Restate the records below exactly. Pictures are not part of the copy.

Multi-view geometry data:
_ _ _ _

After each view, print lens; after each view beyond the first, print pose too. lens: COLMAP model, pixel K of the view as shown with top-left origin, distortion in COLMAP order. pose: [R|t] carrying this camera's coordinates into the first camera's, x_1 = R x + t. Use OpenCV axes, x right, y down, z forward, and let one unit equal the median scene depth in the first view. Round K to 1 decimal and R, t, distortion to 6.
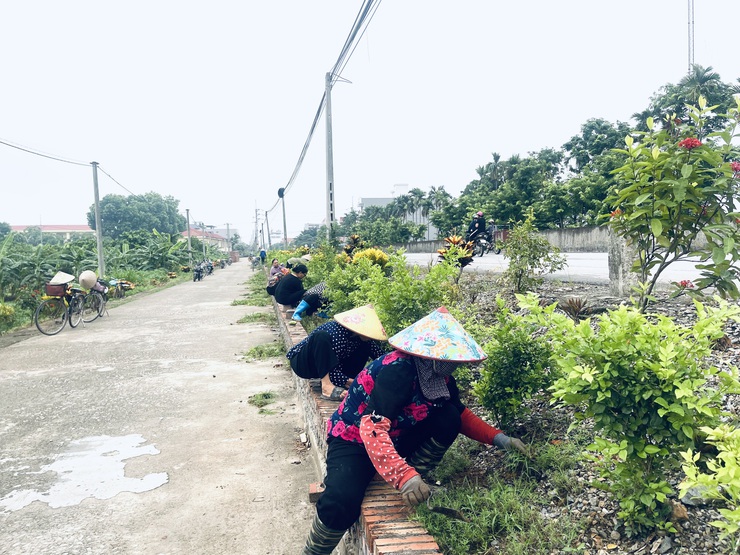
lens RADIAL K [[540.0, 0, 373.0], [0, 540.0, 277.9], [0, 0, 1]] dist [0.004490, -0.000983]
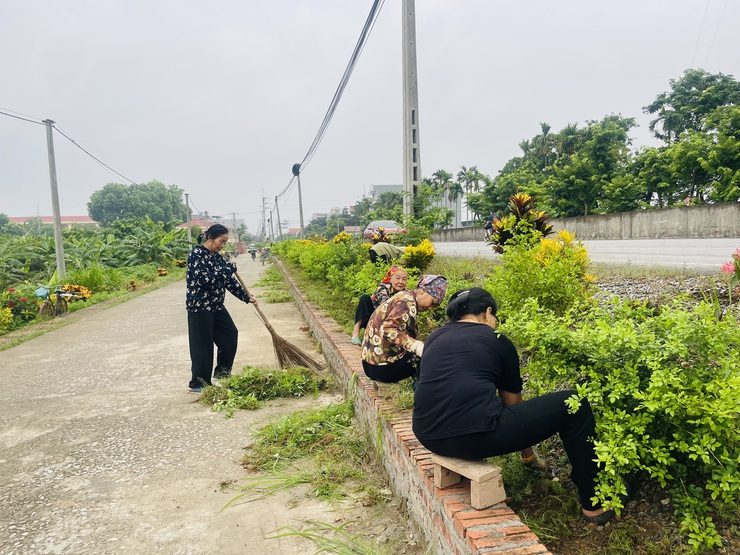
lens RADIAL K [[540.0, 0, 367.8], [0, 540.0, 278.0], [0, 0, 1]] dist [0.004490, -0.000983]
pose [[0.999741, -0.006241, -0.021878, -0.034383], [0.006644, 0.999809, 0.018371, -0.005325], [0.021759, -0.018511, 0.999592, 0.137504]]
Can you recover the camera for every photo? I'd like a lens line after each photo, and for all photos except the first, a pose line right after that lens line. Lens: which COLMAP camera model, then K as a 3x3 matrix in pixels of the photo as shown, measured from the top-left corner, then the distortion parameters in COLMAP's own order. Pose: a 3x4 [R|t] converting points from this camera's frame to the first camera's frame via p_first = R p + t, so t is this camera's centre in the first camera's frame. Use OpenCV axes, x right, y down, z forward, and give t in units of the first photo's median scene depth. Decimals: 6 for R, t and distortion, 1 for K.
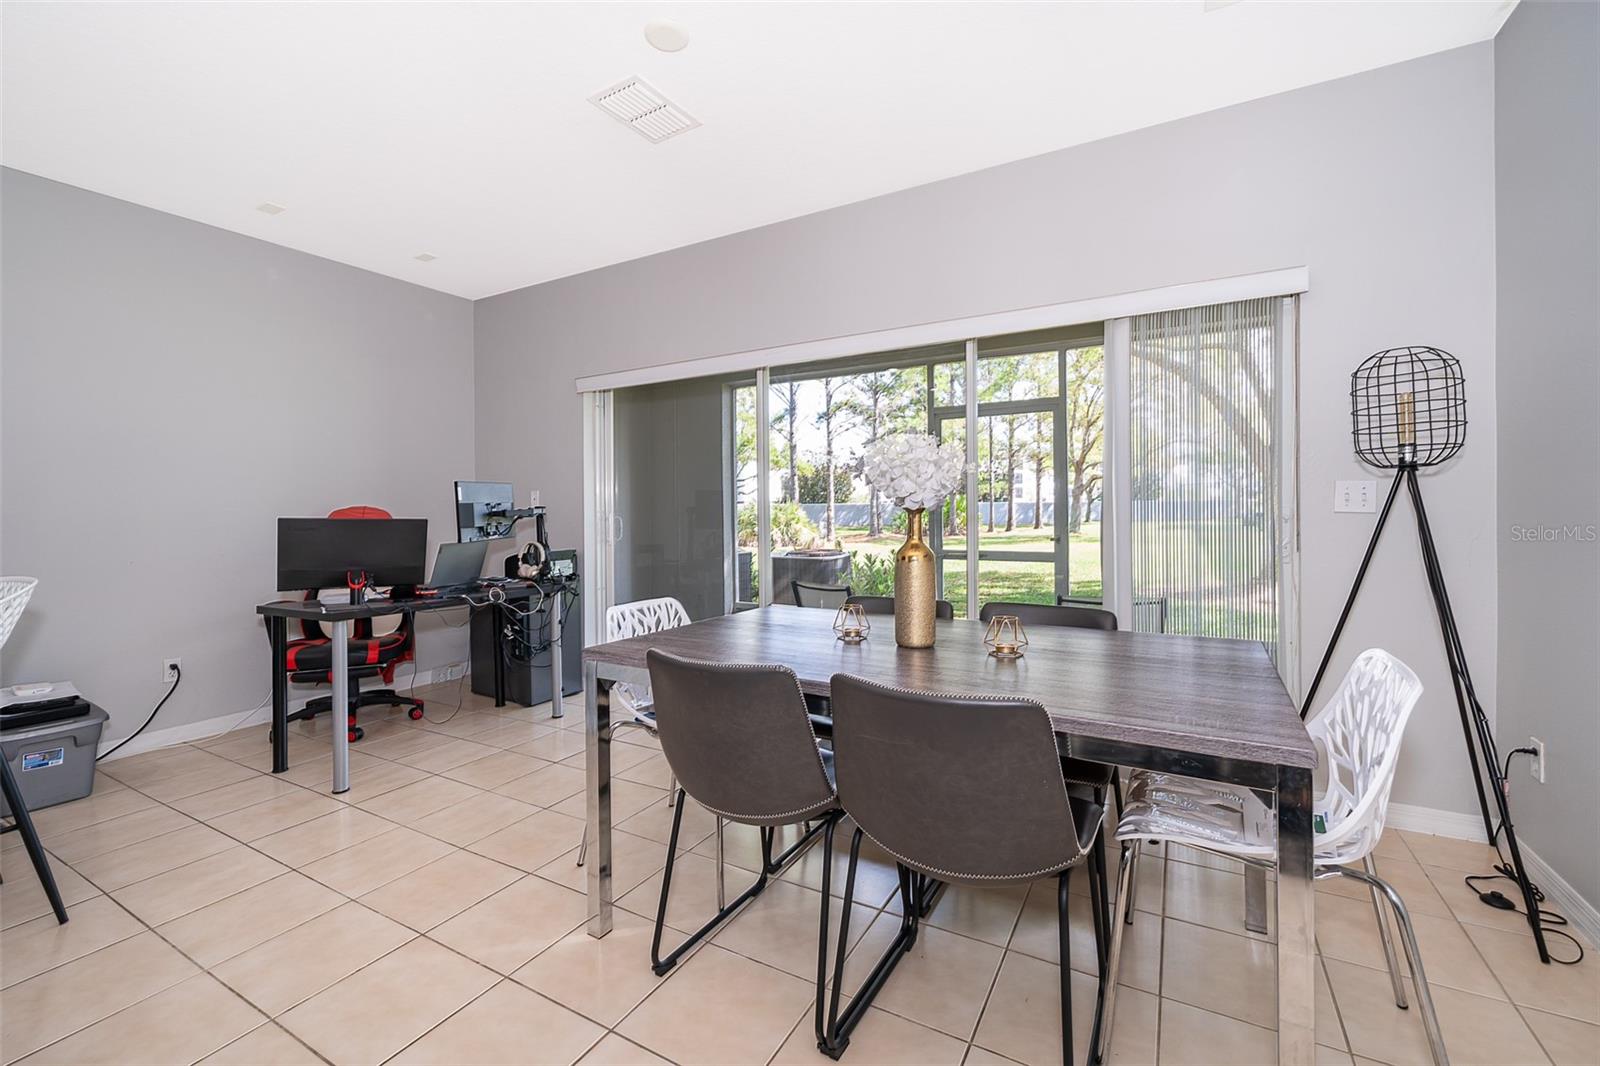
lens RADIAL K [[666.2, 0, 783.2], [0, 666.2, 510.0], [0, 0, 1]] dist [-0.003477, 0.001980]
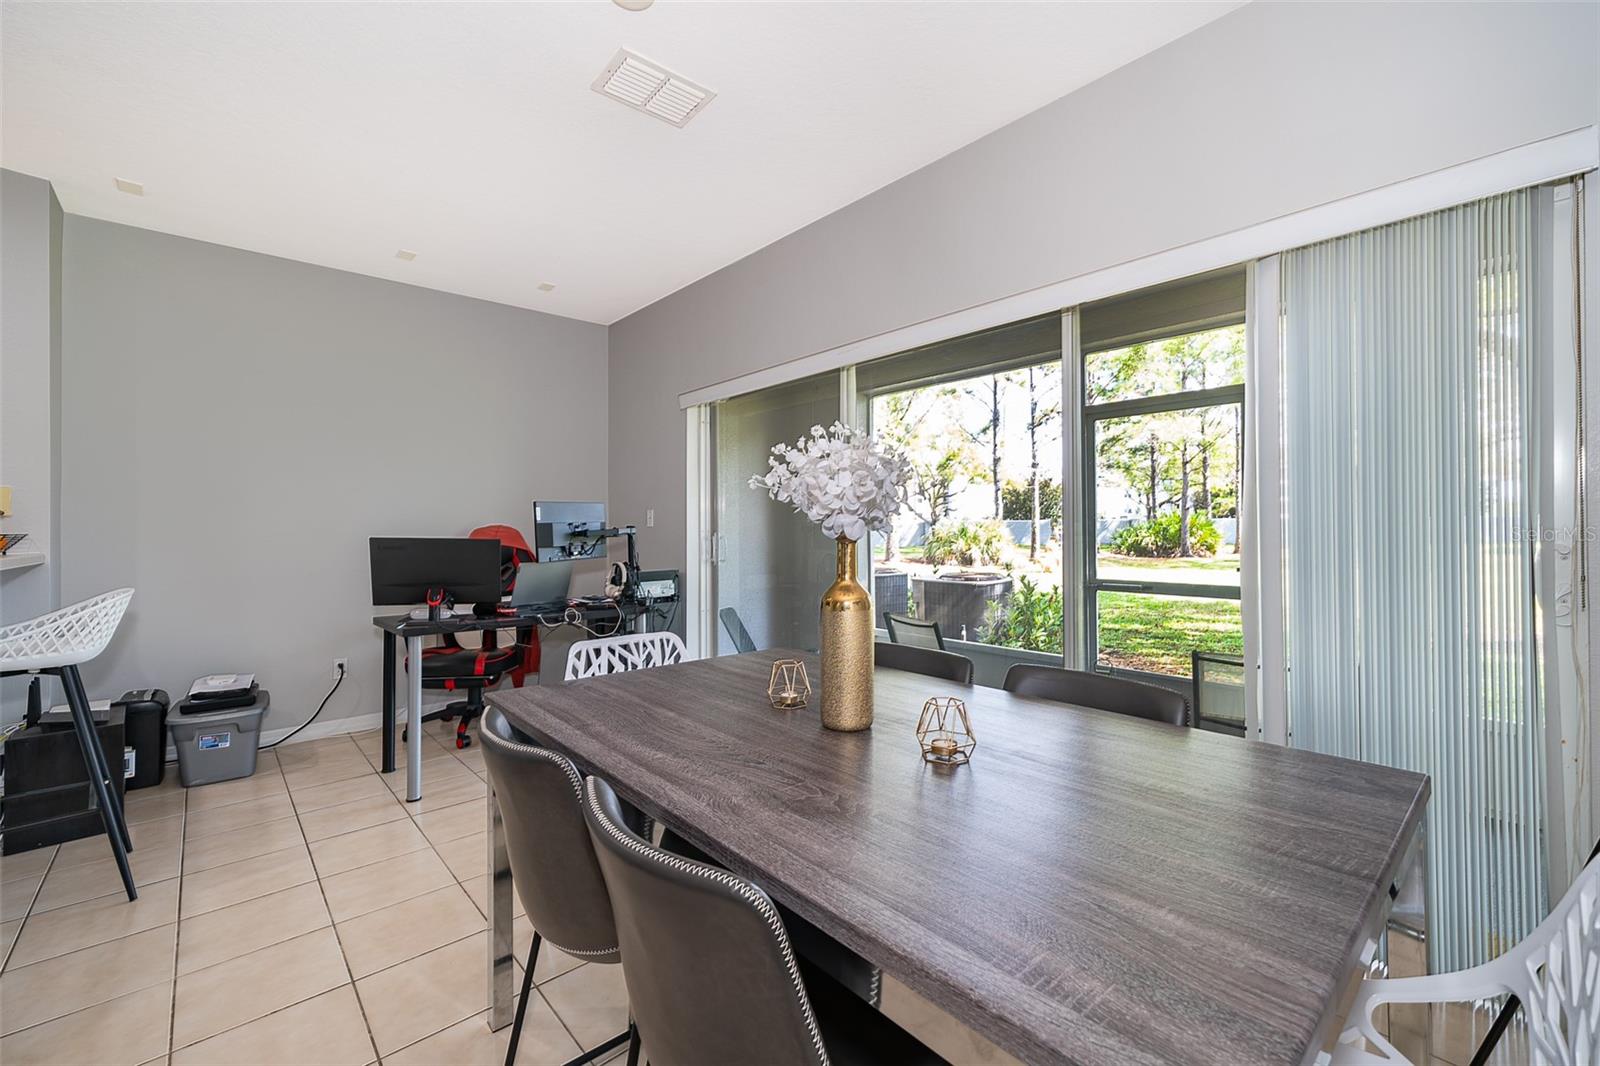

_ _ _ _

» ANSWER BOX
After each view, print lens; after each view beyond the first, print pose too. lens: COLMAP model, pixel K of the view as shown with top-left origin, distortion in COLMAP order. pose: [R|t] carrying this camera's coordinates into the first camera's, x_1 = R x + t. Use OpenCV axes, x right, y down, z forward, and let one unit equal the median scene depth in the first view. Round K to 1 decimal and R, t, distortion to 6.
lens RADIAL K [[540.0, 0, 373.0], [0, 540.0, 277.9], [0, 0, 1]] dist [0.004490, -0.000983]
lens RADIAL K [[540.0, 0, 367.8], [0, 540.0, 278.0], [0, 0, 1]] dist [0.004490, -0.000983]
pose [[0.999741, -0.006241, -0.021878, -0.034383], [0.006644, 0.999809, 0.018371, -0.005325], [0.021759, -0.018511, 0.999592, 0.137504]]
Can you recover the camera for every photo? I'd like a lens line after each photo, and for all photos except the first, a pose line right after that lens line. Lens: which COLMAP camera model, then K as a 3x3 matrix in pixels of the photo as shown, measured from the top-left corner, then the distortion parameters in COLMAP's own order. Pose: a 3x4 [R|t] converting points from this camera's frame to the first camera's frame via p_first = R p + t, so t is this camera's centre in the first camera's frame. Use OpenCV axes, x right, y down, z forward, and give t in units of the first photo's median scene depth. Decimals: 6 for R, t and distortion, 1 for K.
lens RADIAL K [[666.2, 0, 783.2], [0, 666.2, 510.0], [0, 0, 1]] dist [-0.003477, 0.001980]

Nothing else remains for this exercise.